Algérie

Tlemcen: Un été sans brocante



Il n'y a plus que Dakmous Boumediène qui persiste contre vents et marées à la sauvegarde de l'art de la brocante.

S'il y avait bien un lieu privilégié pour les touristes algériens (pour leur majorité, des émigrés revenus au bled) qui visitent Tlemcen, c'est bien la brocante. Elle est située contre les remparts du Mechouar, entre la Coupole, restaurant mythique, et le kiosque de Breyèche, une personnalité oubliée de la ville, face au Colisée, cinéma tombant actuellement en ruine, alors qu'il avait donné une culture artistique et cinématographique à la génération précédente. Cette brocante cadrait bien avec le monument, comme à Tipaza ou ailleurs, dans les grands centres touristiques.

 Mais depuis quelques années déjà, les brocanteurs ne sont plus au rendez-vous. Et Tlemcen n'a plus rien à offrir aux touristes de passage dans la ville. Et puis, le charme entier des remparts est parti avec les brocanteurs. Un pan entier de l'histoire de Tlemcen est totalement négligé car ils étaient les seuls à pouvoir le mettre en relief. Et faute de guide qui narrerait son histoire, une histoire bien entendu qu'ils sont les seuls à agencer en romance, imaginant des personnages sortis des siècles derniers, parlant des bouquinistes qui squattaient les marches du Colisée pour étaler leurs livres, romans policiers (de Chase, SAS...) et bandes dessinées (Blek le Roc, Akim, Zembla, etc.) juste près d'eux, qui faisaient encore une fois la culture des jeunes des années 60 à 80.

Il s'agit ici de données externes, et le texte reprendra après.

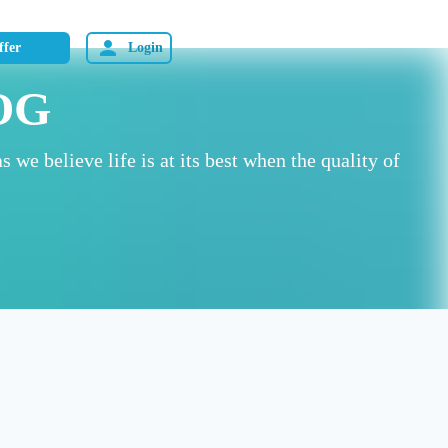
ffer
Login
OG
as we believe life is at its best when the quality of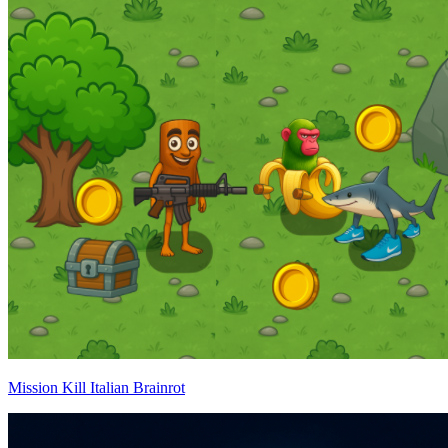
Mission Kill Italian Brainrot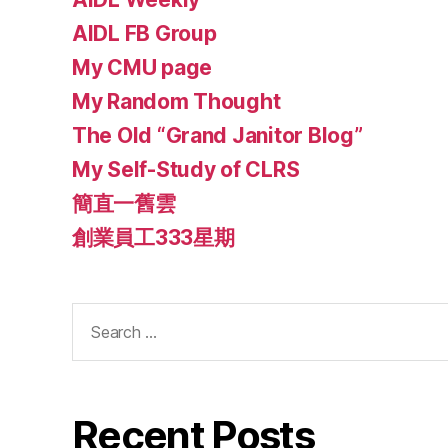
AIDL FB Group
My CMU page
My Random Thought
The Old “Grand Janitor Blog”
My Self-Study of CLRS
簡直一舊雲
創業員工333星期
Search
for:
Recent Posts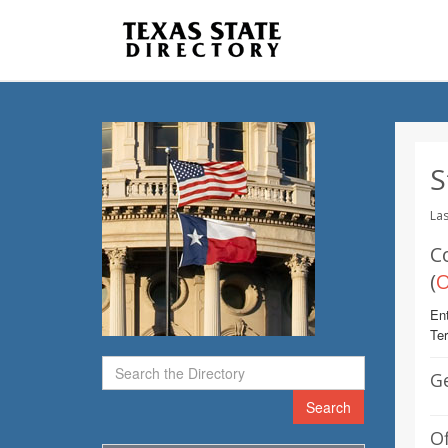
S
Las
C
(
O
Ent
Te
G
Search
Of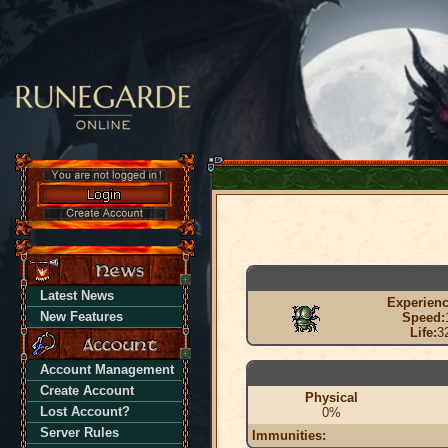
Latest News
Experienc
New Features
Speed:
Life:
3
Account Management
Create Account
Physical
Lost Account?
0%
Server Rules
Immunities: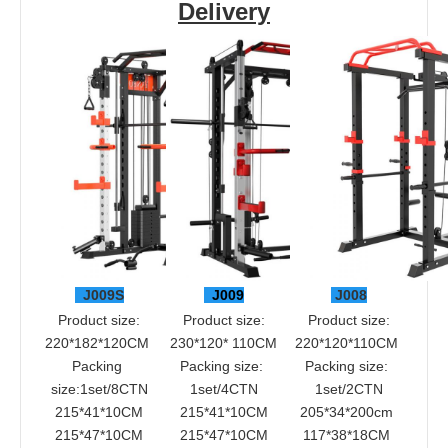
Delivery
 J009S
 J009
 J008
 Product size: 
 Product size: 
 Product size: 
220*182*120CM 
230*120* 110CM
220*120*110CM 
Packing 
Packing size: 
Packing size: 
size:1set/8CTN
1set/4CTN
1set/2CTN
215*41*10CM
215*41*10CM
205*34*200cm 
215*47*10CM
215*47*10CM
117*38*18CM 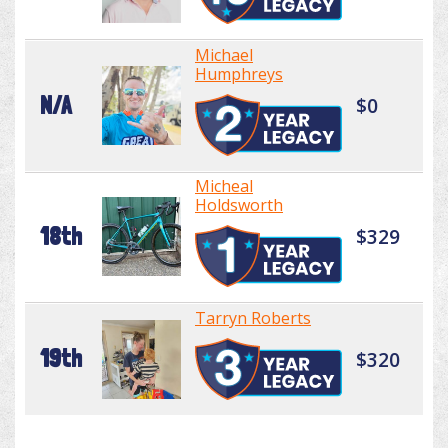
Michael
Humphreys
N/A
$0
Micheal
Holdsworth
18th
$329
Tarryn Roberts
19th
$320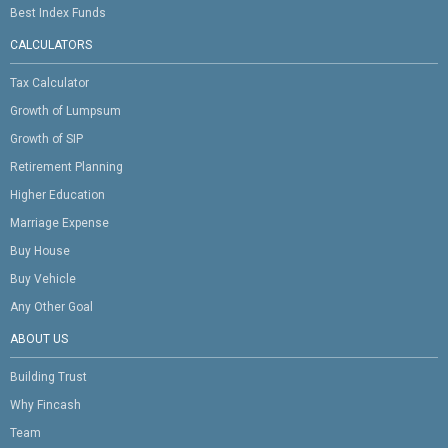
Best Index Funds
CALCULATORS
Tax Calculator
Growth of Lumpsum
Growth of SIP
Retirement Planning
Higher Education
Marriage Expense
Buy House
Buy Vehicle
Any Other Goal
ABOUT US
Building Trust
Why Fincash
Team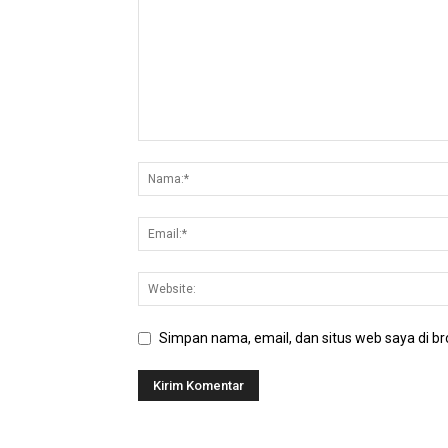
Simpan nama, email, dan situs web saya di bro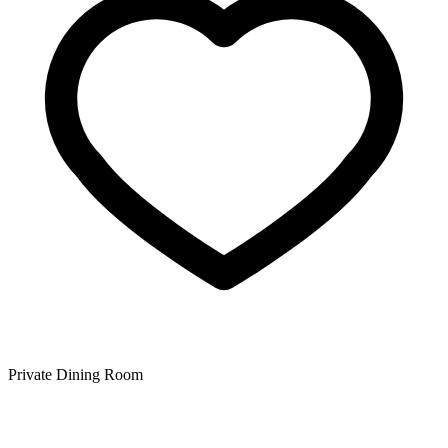
Private Dining Room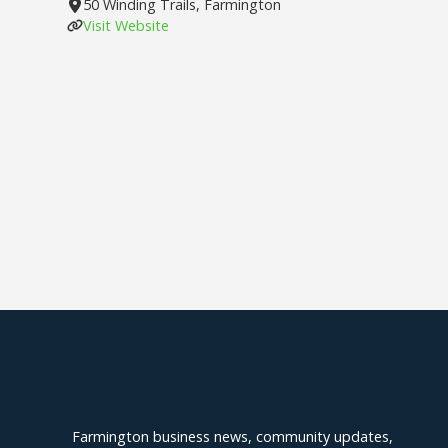
50 Winding Trails, Farmington
Visit Website
Explore Farmington
Farmington business news, community updates,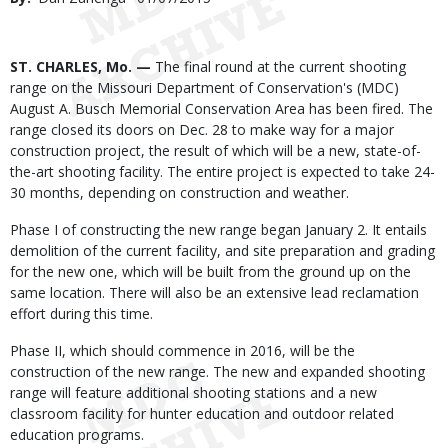
Date
Body
ST. CHARLES, Mo. —
The final round at the current shooting
range on the Missouri Department of Conservation's (MDC)
August A. Busch Memorial Conservation Area has been fired. The
range closed its doors on Dec. 28 to make way for a major
construction project, the result of which will be a new, state-of-
the-art shooting facility. The entire project is expected to take 24-
30 months, depending on construction and weather.
Phase I of constructing the new range began January 2. It entails
demolition of the current facility, and site preparation and grading
for the new one, which will be built from the ground up on the
same location. There will also be an extensive lead reclamation
effort during this time.
Phase II, which should commence in 2016, will be the
construction of the new range. The new and expanded shooting
range will feature additional shooting stations and a new
classroom facility for hunter education and outdoor related
education programs.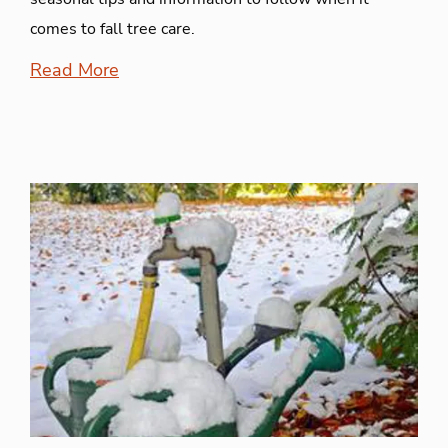
comes to fall tree care.
Read More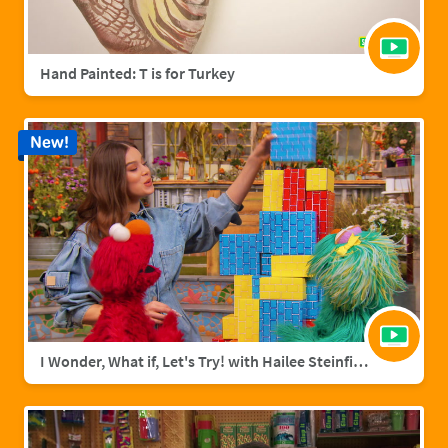
Hand Painted: T is for Turkey
New!
I Wonder, What if, Let's Try! with Hailee Steinfield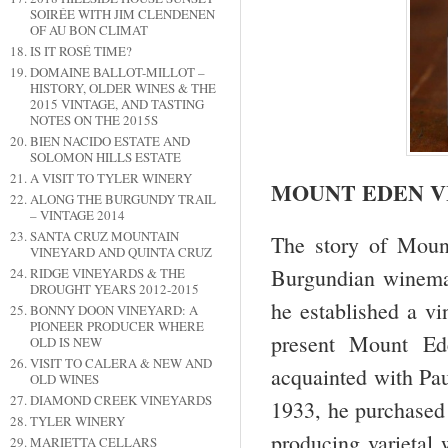
SOIRÉE WITH JIM CLENDENEN
OF AU BON CLIMAT
IS IT ROSÉ TIME?
DOMAINE BALLOT-MILLOT –
HISTORY, OLDER WINES & THE
2015 VINTAGE, AND TASTING
NOTES ON THE 2015S
BIEN NACIDO ESTATE AND
SOLOMON HILLS ESTATE
A VISIT TO TYLER WINERY
MOUNT EDEN V
ALONG THE BURGUNDY TRAIL
– VINTAGE 2014
SANTA CRUZ MOUNTAIN
The story of Moun
VINEYARD AND QUINTA CRUZ
Burgundian winema
RIDGE VINEYARDS & THE
DROUGHT YEARS 2012-2015
he established a vi
BONNY DOON VINEYARD: A
PIONEER PRODUCER WHERE
present Mount E
OLD IS NEW
VISIT TO CALERA & NEW AND
acquainted with Pau
OLD WINES
DIAMOND CREEK VINEYARDS
1933, he purchase
TYLER WINERY
producing varietal
MARIETTA CELLARS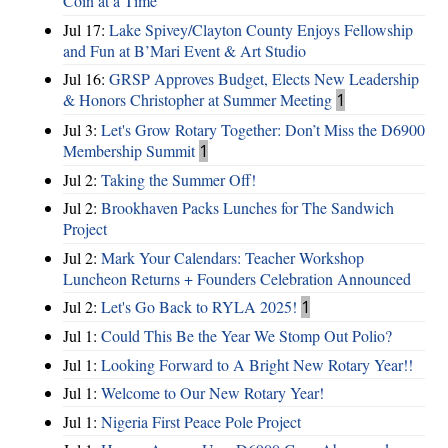
Coin at a Time
Jul 17:
Lake Spivey/Clayton County Enjoys Fellowship
and Fun at B’Mari Event & Art Studio
Jul 16:
GRSP Approves Budget, Elects New Leadership
& Honors Christopher at Summer Meeting
1
Jul 3:
Let's Grow Rotary Together: Don’t Miss the D6900
Membership Summit
1
Jul 2:
Taking the Summer Off!
Jul 2:
Brookhaven Packs Lunches for The Sandwich
Project
Jul 2:
Mark Your Calendars: Teacher Workshop
Luncheon Returns + Founders Celebration Announced
Jul 2:
Let's Go Back to RYLA 2025!
1
Jul 1:
Could This Be the Year We Stomp Out Polio?
Jul 1:
Looking Forward to A Bright New Rotary Year!!
Jul 1:
Welcome to Our New Rotary Year!
Jul 1:
Nigeria First Peace Pole Project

 Seul Dakmous Boumediène, le plus ancien brocanteur et ancien cadet de la Révolution, sergent pendant 14 ans dans la Garde républicaine, peine à vouloir exposer ses vieilleries entre la Coupole et le kiosque...

 Nous l'avons rencontré ce brocanteur réfractaire, presque caché entre le restaurant de la Coupole et le kiosque, face à un tapis à moitié vide, donnant quelques explications aux touristes, aux émigrés qui ont mis du temps à le trouver. Et devant un reste de café, il continue à gesticuler, même sans montrer la pièce de collection, car pour lui la brocante est avant tout la sauvegarde d'une culture qui manque d'espace à Tlemcen.

 Tout ce qu'il demande, c'est une autorisation pour exposer sa marchandise. C'est par décret que la commune de Tlemcen avait voulu faire de cet espace du Mechouar, en face de l'hôtel du Moghreb, détruit par une bombe lors de la décennie noire et qui tarde à revoir le jour, un espace culturel où se rencontreraient les philatélistes, les numismates, les artistes peintres, les bouquinistes... Mais au fil du temps, ce décret s'estompait jusqu'à ne plus servir à rien. Et commencèrent alors les harcèlements de la part des agents de l'ordre qui se mirent à procéder à des saisies. Les brocanteurs se demandaient comment on peut saisir un bronze, un nu, une vieillerie quelconque en cuivre, une pièce indienne ou arabo-ottomane, un samovar russe de 1818, une cuillère en argent... Tout un petit trésor que les brocanteurs ont mis plus d'un an à amasser, dans l'attente de cette période estivale synonyme d'arrivée de touristes et surtout d'éventuels collectionneurs.

 A Tlemcen, en tous les cas, on se demande comment on tolère la bidonvillisation du centre-ville avec des étals à même le sol, où se côtoient marchandises hétéroclites, bassines, culottes, sandales..., et qu'on n'admet pas que des brocanteurs exposent leurs objets d'art qui donnent plutôt une belle image de la ville. Ce sera encore un été sans brocante.